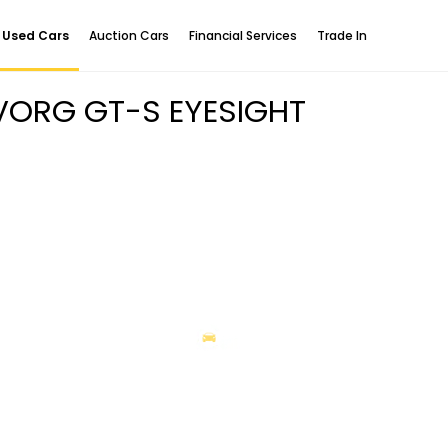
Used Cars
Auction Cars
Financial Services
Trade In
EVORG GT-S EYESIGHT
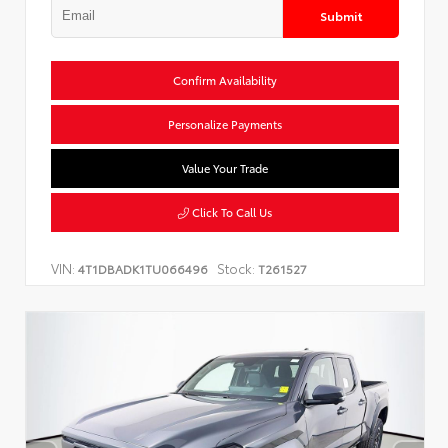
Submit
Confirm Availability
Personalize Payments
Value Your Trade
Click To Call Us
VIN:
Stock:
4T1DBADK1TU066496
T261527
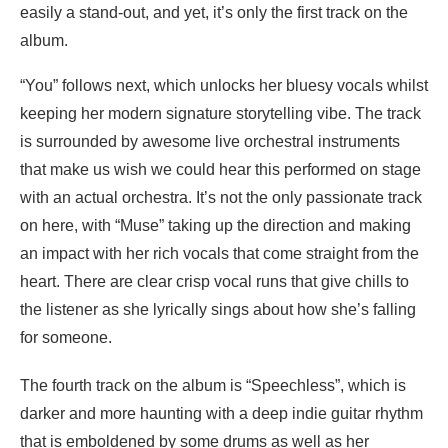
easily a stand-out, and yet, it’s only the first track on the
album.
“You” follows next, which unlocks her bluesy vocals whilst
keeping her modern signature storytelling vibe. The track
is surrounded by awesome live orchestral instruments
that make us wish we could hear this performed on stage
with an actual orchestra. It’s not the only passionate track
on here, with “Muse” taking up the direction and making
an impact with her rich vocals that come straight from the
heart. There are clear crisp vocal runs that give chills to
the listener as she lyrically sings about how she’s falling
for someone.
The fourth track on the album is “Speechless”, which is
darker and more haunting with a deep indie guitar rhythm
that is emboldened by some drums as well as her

+===+

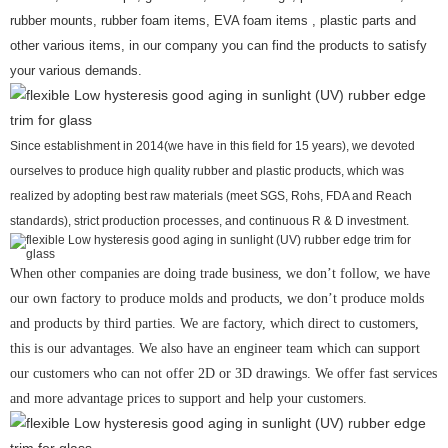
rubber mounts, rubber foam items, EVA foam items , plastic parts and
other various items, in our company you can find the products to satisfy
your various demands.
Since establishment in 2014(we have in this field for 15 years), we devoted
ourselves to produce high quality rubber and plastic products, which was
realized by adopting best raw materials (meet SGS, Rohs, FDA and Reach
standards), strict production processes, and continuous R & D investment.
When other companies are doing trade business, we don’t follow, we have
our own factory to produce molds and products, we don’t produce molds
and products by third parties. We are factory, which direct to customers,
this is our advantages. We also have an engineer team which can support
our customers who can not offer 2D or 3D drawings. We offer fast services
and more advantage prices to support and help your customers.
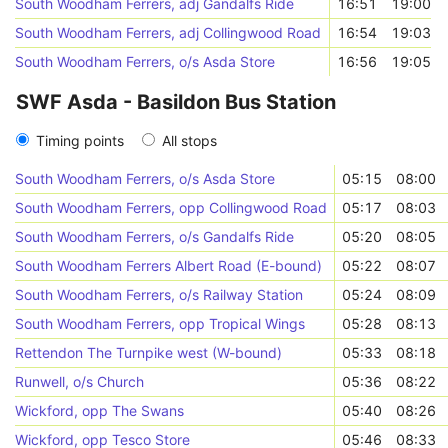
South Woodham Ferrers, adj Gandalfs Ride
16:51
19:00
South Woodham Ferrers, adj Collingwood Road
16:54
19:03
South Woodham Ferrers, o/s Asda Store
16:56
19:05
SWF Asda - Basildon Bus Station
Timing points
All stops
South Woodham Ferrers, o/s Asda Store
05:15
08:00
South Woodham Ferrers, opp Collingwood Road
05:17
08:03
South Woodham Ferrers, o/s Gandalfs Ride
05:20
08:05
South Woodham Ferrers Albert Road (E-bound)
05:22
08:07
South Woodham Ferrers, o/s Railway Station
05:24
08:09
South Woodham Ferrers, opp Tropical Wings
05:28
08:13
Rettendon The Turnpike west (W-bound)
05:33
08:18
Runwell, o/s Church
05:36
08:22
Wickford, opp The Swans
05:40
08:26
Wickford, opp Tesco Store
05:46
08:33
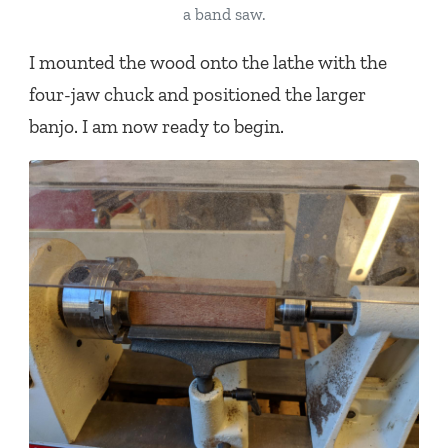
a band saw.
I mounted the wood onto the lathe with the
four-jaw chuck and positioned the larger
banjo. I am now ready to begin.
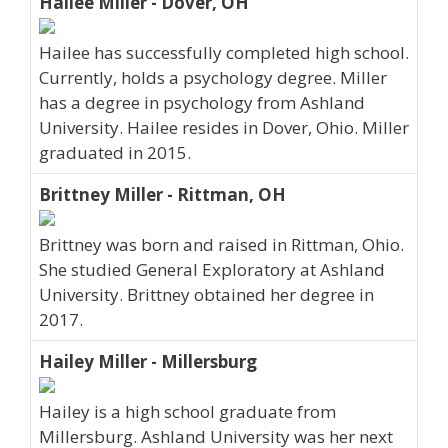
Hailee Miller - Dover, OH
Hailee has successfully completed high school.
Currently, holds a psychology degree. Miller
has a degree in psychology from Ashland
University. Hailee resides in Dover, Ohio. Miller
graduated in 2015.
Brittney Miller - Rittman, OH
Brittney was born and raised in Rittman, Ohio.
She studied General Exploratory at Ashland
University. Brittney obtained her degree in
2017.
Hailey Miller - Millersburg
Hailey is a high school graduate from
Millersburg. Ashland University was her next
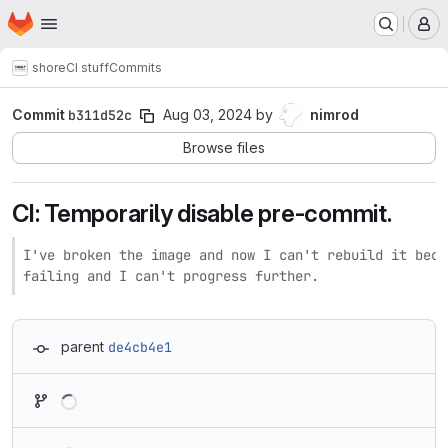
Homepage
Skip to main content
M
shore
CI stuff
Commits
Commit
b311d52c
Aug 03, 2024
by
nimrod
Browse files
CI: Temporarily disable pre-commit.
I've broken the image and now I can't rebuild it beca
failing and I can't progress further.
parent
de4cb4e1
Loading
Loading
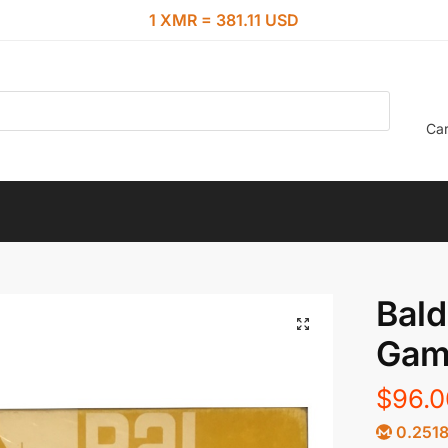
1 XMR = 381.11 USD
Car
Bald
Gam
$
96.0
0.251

+===+

### 题目详情
原样返回从含有“rubber mounts, rubber”的那一行到含有“Since establishment in”的那一行，首尾两行都包括在内。

### 练习结果
rubber mounts, rubber foam items, EVA foam items , plastic parts and
other various items, in our company you can find the products to satisfy
your various demands.
Since establishment in 2014(we have in this field for 15 years), we devoted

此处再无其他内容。